Her iki çalışmanın sonuçları da sosyal statü grubundaki katılımcıların, kontrol grubuna kıyasla evliliklerini ve çocuk sahibi olmayı ertelemeyi tercih ettiklerini gösterdi. Ortalama olarak 5 ila 6 yıl daha beklemeyi tercih etmişlerdi. Ayrıca, sadece bir çocuk sahibi olup ona daha fazla zaman ve kaynak harcama fikrini de beğenmişlerdi.
ÇALIŞMA, SOSYAL STATÜ ARZUSU İLE AİLE PLANLAMASI ARASINDAKİ BAĞLANTIYA IŞIK TUTUYOR
Lim, PsyPost'a yaptığı açıklamada, "Çalışmamız bağlamında, statü rekabetini tespit etmek için tasarlanan psikolojik mekanizmalar, modern maruz kalma ve iletişim biçimleri tarafından iletilen yüksek statülü rakiplerin sayısını etkili bir şekilde işlemek için yeterli değil.
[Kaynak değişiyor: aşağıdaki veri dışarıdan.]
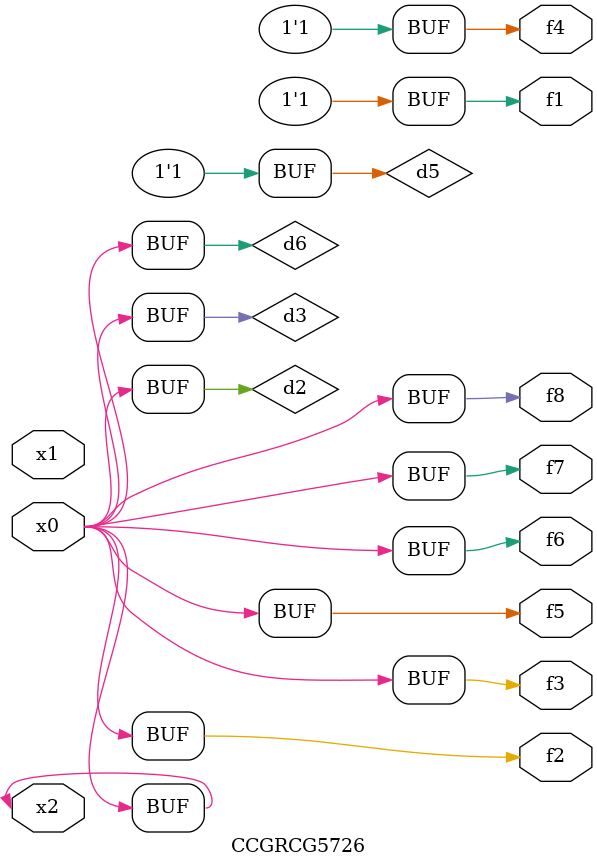
<source format=v>
module CCGRCG5726(
	input x0, x1, x2,
	output f1, f2, f3, f4, f5, f6, f7, f8
);

	wire d1, d2, d3, d4, d5, d6;

	xnor (d1, x2);
	buf (d2, x0, x2);
	and (d3, x0);
	xnor (d4, x1, x2);
	nand (d5, d1, d3);
	buf (d6, d2, d3);
	assign f1 = d5;
	assign f2 = d6;
	assign f3 = d6;
	assign f4 = d5;
	assign f5 = d6;
	assign f6 = d6;
	assign f7 = d6;
	assign f8 = d6;
endmodule

</source>
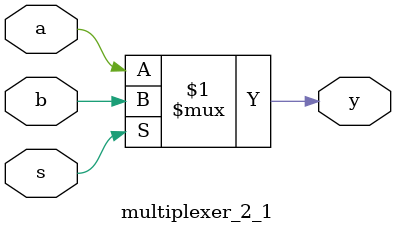
<source format=v>
module multiplexer_2_1(
	input a,
	input b,
	input s,
	output y
);
	assign y = (s)?b:a;
endmodule

</source>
Bu nedenle insanlar, sahip olabilecekleri kaynaklara rağmen, başarılı bir şekilde üremek için yeterli statüye sahip olmadıklarını algılamaya teşvik ediliyor" diyor.
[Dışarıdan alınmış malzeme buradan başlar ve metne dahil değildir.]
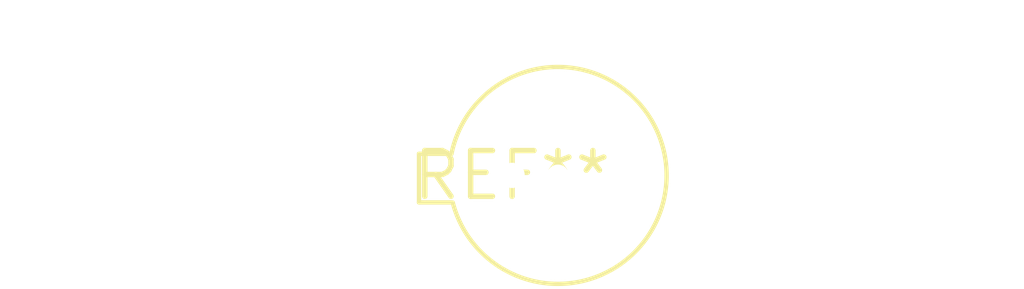
<source format=kicad_pcb>
(kicad_pcb (version 20240108) (generator pcbnew)

  (general
    (thickness 1.6)
  )

  (paper "A4")
  (layers
    (0 "F.Cu" signal)
    (31 "B.Cu" signal)
    (32 "B.Adhes" user "B.Adhesive")
    (33 "F.Adhes" user "F.Adhesive")
    (34 "B.Paste" user)
    (35 "F.Paste" user)
    (36 "B.SilkS" user "B.Silkscreen")
    (37 "F.SilkS" user "F.Silkscreen")
    (38 "B.Mask" user)
    (39 "F.Mask" user)
    (40 "Dwgs.User" user "User.Drawings")
    (41 "Cmts.User" user "User.Comments")
    (42 "Eco1.User" user "User.Eco1")
    (43 "Eco2.User" user "User.Eco2")
    (44 "Edge.Cuts" user)
    (45 "Margin" user)
    (46 "B.CrtYd" user "B.Courtyard")
    (47 "F.CrtYd" user "F.Courtyard")
    (48 "B.Fab" user)
    (49 "F.Fab" user)
    (50 "User.1" user)
    (51 "User.2" user)
    (52 "User.3" user)
    (53 "User.4" user)
    (54 "User.5" user)
    (55 "User.6" user)
    (56 "User.7" user)
    (57 "User.8" user)
    (58 "User.9" user)
  )

  (setup
    (pad_to_mask_clearance 0)
    (pcbplotparams
      (layerselection 0x00010fc_ffffffff)
      (plot_on_all_layers_selection 0x0000000_00000000)
      (disableapertmacros false)
      (usegerberextensions false)
      (usegerberattributes false)
      (usegerberadvancedattributes false)
      (creategerberjobfile false)
      (dashed_line_dash_ratio 12.000000)
      (dashed_line_gap_ratio 3.000000)
      (svgprecision 4)
      (plotframeref false)
      (viasonmask false)
      (mode 1)
      (useauxorigin false)
      (hpglpennumber 1)
      (hpglpenspeed 20)
      (hpglpendiameter 15.000000)
      (dxfpolygonmode false)
      (dxfimperialunits false)
      (dxfusepcbnewfont false)
      (psnegative false)
      (psa4output false)
      (plotreference false)
      (plotvalue false)
      (plotinvisibletext false)
      (sketchpadsonfab false)
      (subtractmaskfromsilk false)
      (outputformat 1)
      (mirror false)
      (drillshape 1)
      (scaleselection 1)
      (outputdirectory "")
    )
  )

  (net 0 "")

  (footprint "TO-46-2_Pin2Center_Window" (layer "F.Cu") (at 0 0))

)

</source>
Bu çalışma, sosyal statü arzusu ile aile planlaması arasındaki bağlantıyı aydınlatıyor. Ancak bazı sınırlamalar da var. Özellikle, sosyal statü arzusu ile evlilik tercihleri arasındaki mekanizma henüz bilinmiyor. Ayrıca, sosyal statü arzusu, çocukların ölüm riskinin düşük olması, çocuk yetiştirmenin yüksek maliyeti ve çocuk sahibi olmanın statü rekabeti üzerindeki etkisi gibi modern dünyanın çeşitli koşulları arasındaki etkileşim de göz önüne alınmıyor.
EK ÇALIŞMALARA İHTİYAÇ VAR
Lim, "Çalışmamız yalnızca insanların daha yüksek statü elde etme kaygılarına odaklandı; ancak nüfus yoğunluğu ve kaynaklar için rekabet gibi çağdaş toplumları etkileyen başka faktörler de var. Gelecekte, bu sebeplerin daha iyi anlaşılması için ek çalışmalar yapılması gerekiyor" diyor.
Lim, modern toplumlarda doğurganlığın azalmasının, birçok disiplinden gelen açıklamalara yol açan önemli ve ilgi gören bir konu olduğunu kaydederek, şunları söylüyor: "Multidisipliner ilgiye rağmen, modern düşük doğurganlığın altında yatan derin nedenler ve psikolojik mekanizmalar hakkında çok az şey biliniyor. Bizim araştırmamız bunu anlamayı ve mevcut ekonomik ve kültürel açıklamalara tamamlayıcı bir bakış açısı sağlamayı amaçlıyor."